Keinginan orang-orang superkaya untuk membuat semacam dampak sosial bukanlah sebuah fenomena baru, menurut Jen Shang, psikolog filantropi di Universitas Indiana dan Universitas Bristol. Yang baru adalah bagaimana mereka peduli tentang bagaimana menciptakan dampak sosial itu, kata Shang.
“Banyak orang mengumpulkan kekayaan mereka sendiri, bukan dari warisan," kata Shang.

“Lalu mereka melihat suatu masalah di masyarakat dan benar-benar ingin memecahkannya. Mereka menerapkan kemampuan memecahkan masalah yang menjadi kunci kesuksesan bisnis pada kegiatan filantropi."

Raikes, misalnya, tumbuh di sebuah peternakan di Nebraska, dia belajar tentang “disiplin dan pelaksanaan". Di Microsoft dia belajar tentang “strategi dan visi". Empat elemen itu katanya penting dalam bisnis dan filantropi.

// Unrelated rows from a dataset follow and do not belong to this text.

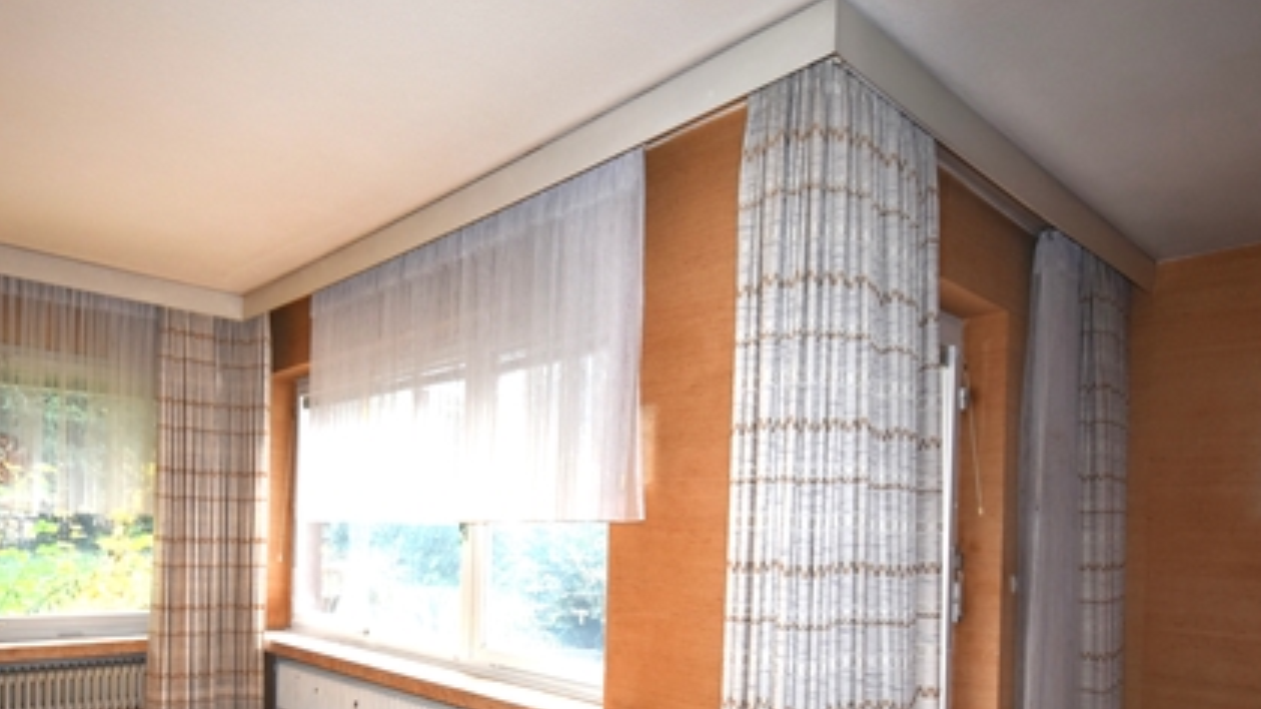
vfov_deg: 42.8
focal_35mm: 26
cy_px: 541
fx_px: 869
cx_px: 501
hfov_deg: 71.1
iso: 400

Shang menambahkan, yang juga menarik adalah kebahagiaan besar yang dirasakan si kaya dengan memberi. “Kalau Anda mendengar mereka berbicara tentang filantropi mereka, hampir seperti sedang bicara tentang proyek."

Seperti yang dikatakan Shirley, “Bagi saya memberi sangat menyenangkan. Saya merasa jauh lebih bahagia saat memberi dibanding ketika saya belanja. Saya mendapat lebih dari yang saya berikan, kesenangan, kualitas hidup, persahabatan, kepuasan."